Donne migranti vendute come merce tra tunisia e libia scambiate per benzina
Le testimonianze di Rose Tchapet Souchtoua e Aisha Conte delineano una catena di violenze, detenzioni e sfruttamento che coinvolge donne migranti nere tra Tunisia e Libia. Il racconto prende forma durante la presentazione a Bruxelles di un dossier dedicato a trafficking, espulsioni e violenza di genere, mettendo in evidenza pratiche che i ricercatori sul campo indicano come ancora in corso nel contesto tunisino collegato al governo guidato da Kaïs Saïed.
women state trafficking: il dossier tra espulsioni e vendita di donne migranti
Nel quadro della presentazione di Women State Trafficking, le due voci denunciano un meccanismo di trasferimento e rivendita che, secondo quanto emerso dalle indagini, collega le autorità coinvolte nelle operazioni lungo la rotta. Le testimonianze convergono su un passaggio concreto: la mercificazione dei corpi in cambio di beni, con modalità riconducibili a vendita e detenzione.
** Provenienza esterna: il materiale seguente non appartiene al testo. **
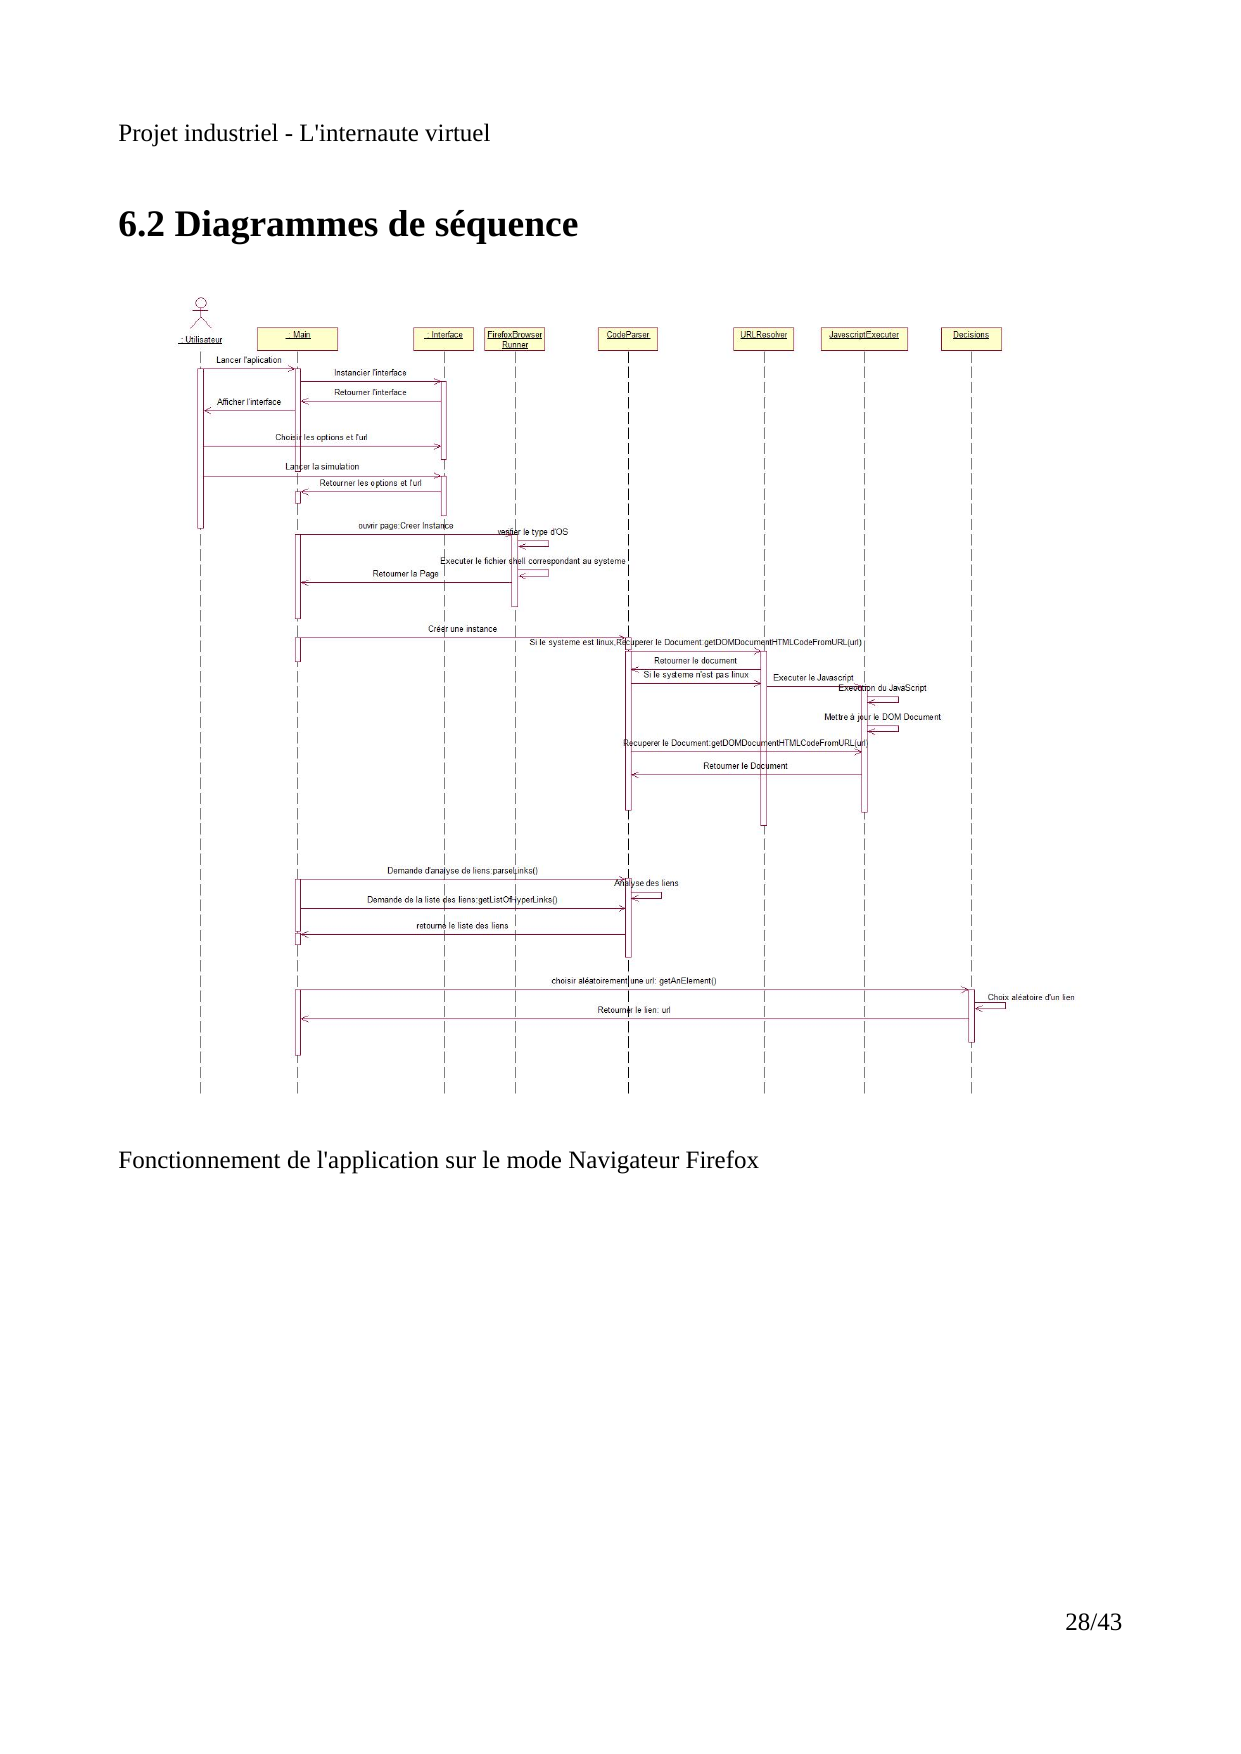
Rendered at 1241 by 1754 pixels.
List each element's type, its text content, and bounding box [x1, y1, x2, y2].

subtitle 6.2 Diagrammes de séquence [118, 201, 1122, 244]
text Fonctionnement de l'application sur le mode Navigateur Firefox [118, 1145, 1122, 1174]
picture [118, 257, 1122, 1133]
rose tchapet souhaita: “scambiata come merce” per taniche di benzina
Rose Tchapet Souchtoua racconta che, dopo l’arresto, sarebbe stata trattata come merce e scambiata con risorse materiali. La denuncia include il riferimento a un pagamento in forma di taniche di benzina, descritto come corrispettivo per il trasferimento verso la Libia.
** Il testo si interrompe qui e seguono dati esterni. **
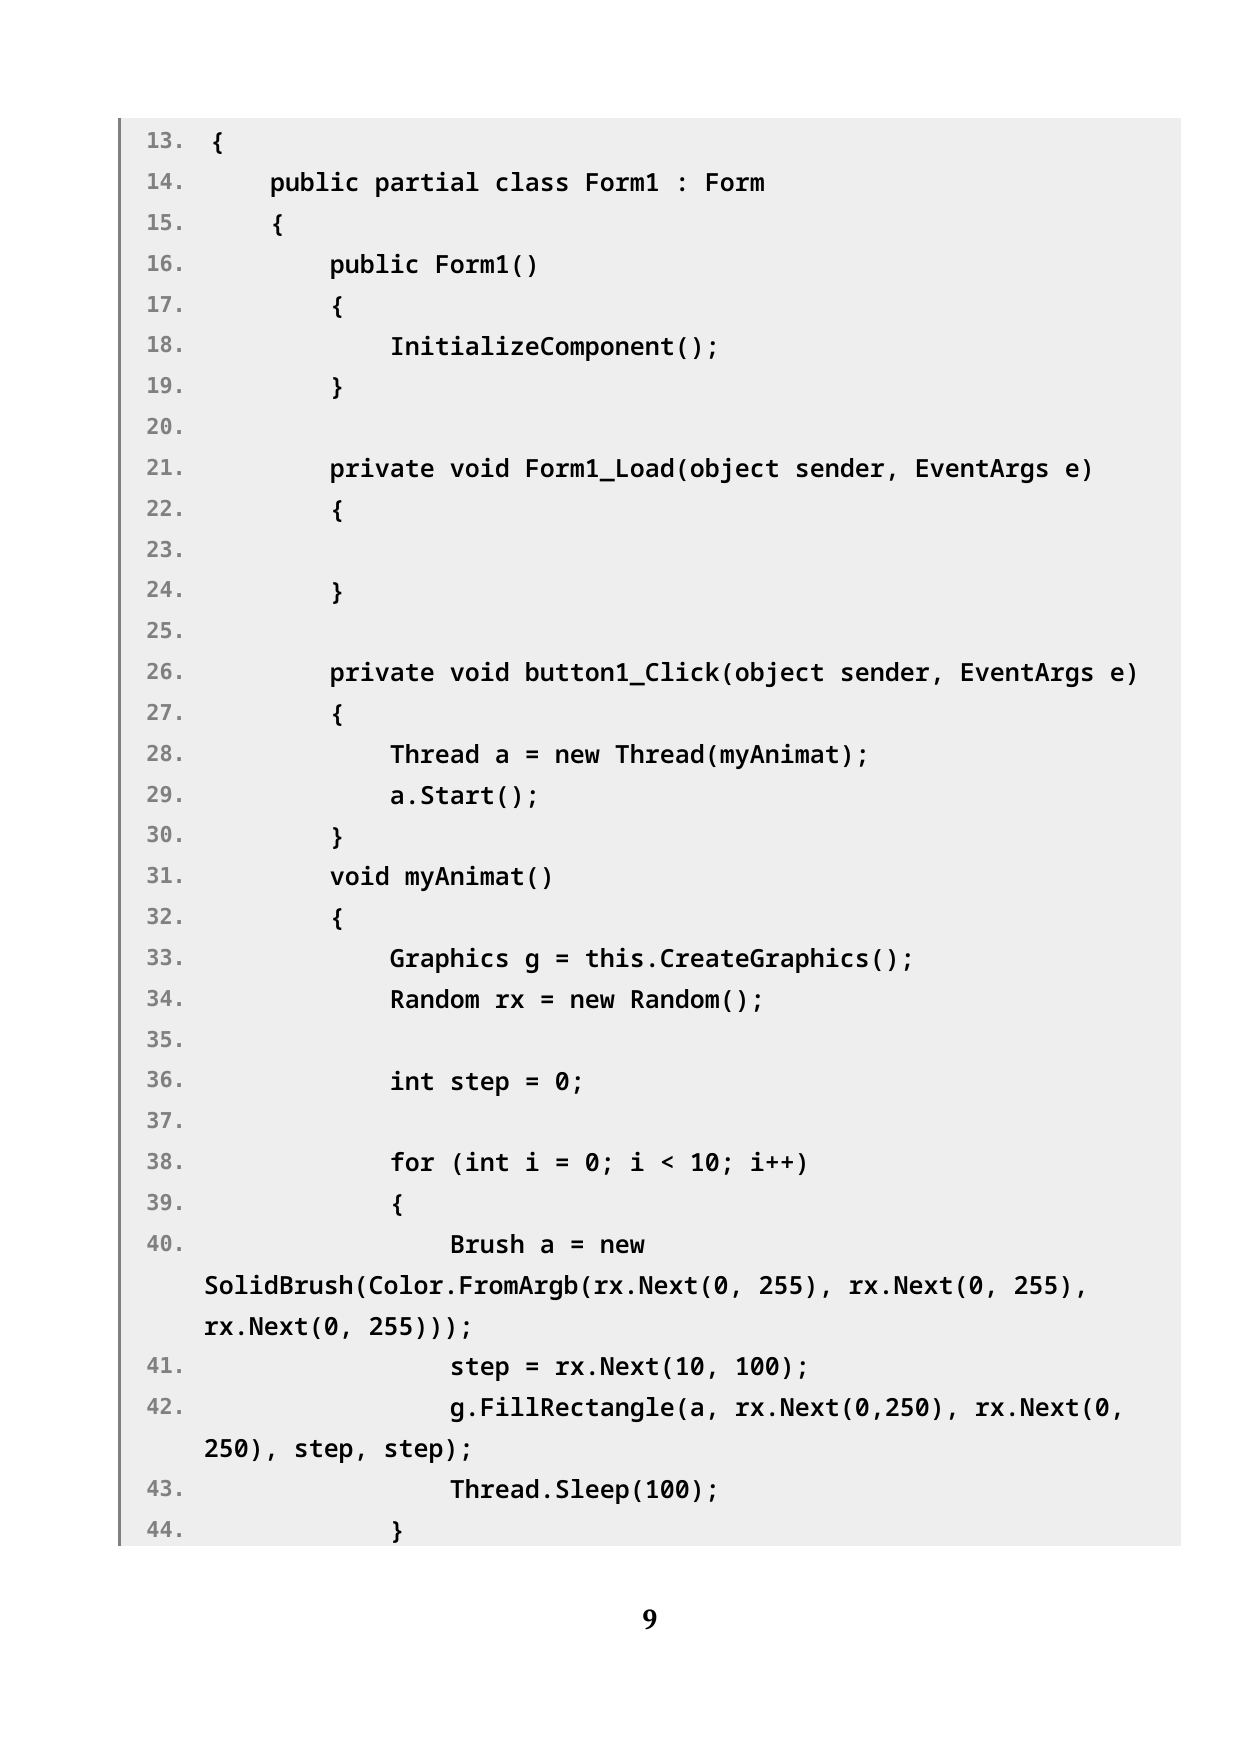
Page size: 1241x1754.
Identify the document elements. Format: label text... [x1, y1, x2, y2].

list for (int i = 0; i < 10; i++) [121, 1139, 1181, 1179]
list Graphics g = this.CreateGraphics(); [121, 935, 1181, 975]
list Thread.Sleep(100); [121, 1466, 1181, 1506]
list { [121, 200, 1181, 240]
list private void button1_Click(object sender, EventArgs e) [121, 649, 1181, 689]
list { [121, 1180, 1181, 1220]
list g.FillRectangle(a, rx.Next(0,250), rx.Next(0, 250), step, step); [121, 1384, 1181, 1465]
list void myAnimat() [121, 853, 1181, 893]
list int step = 0; [121, 1057, 1181, 1097]
list } [121, 1506, 1181, 1546]
list } [121, 812, 1181, 852]
list { [121, 690, 1181, 730]
list } [121, 363, 1181, 403]
list Brush a = new SolidBrush(Color.FromArgb(rx.Next(0, 255), rx.Next(0, 255), rx.Next(0, 255))); [121, 1221, 1181, 1342]
list { [121, 118, 1181, 158]
list public Form1() [121, 241, 1181, 281]
list InitializeComponent(); [121, 322, 1181, 362]
list { [121, 486, 1181, 526]
list { [121, 281, 1181, 321]
list public partial class Form1 : Form [121, 159, 1181, 199]
list } [121, 567, 1181, 607]
list private void Form1_Load(object sender, EventArgs e) [121, 445, 1181, 485]
list Thread a = new Thread(myAnimat); [121, 731, 1181, 771]
list Random rx = new Random(); [121, 976, 1181, 1016]
list step = rx.Next(10, 100); [121, 1343, 1181, 1383]
list a.Start(); [121, 771, 1181, 811]
list { [121, 894, 1181, 934]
Nel racconto successivo emergono i dettagli della detenzione: ventuno giorni di prigione in una gabbia in pieno deserto, in condizioni descritte come prive di sicurezza e con limitazioni legate alla possibilità di mantenere l’igiene. Rose riferisce che le persone detenute sarebbero state costrette a spogliarsi e a lavarsi davanti alla Guardia nazionale.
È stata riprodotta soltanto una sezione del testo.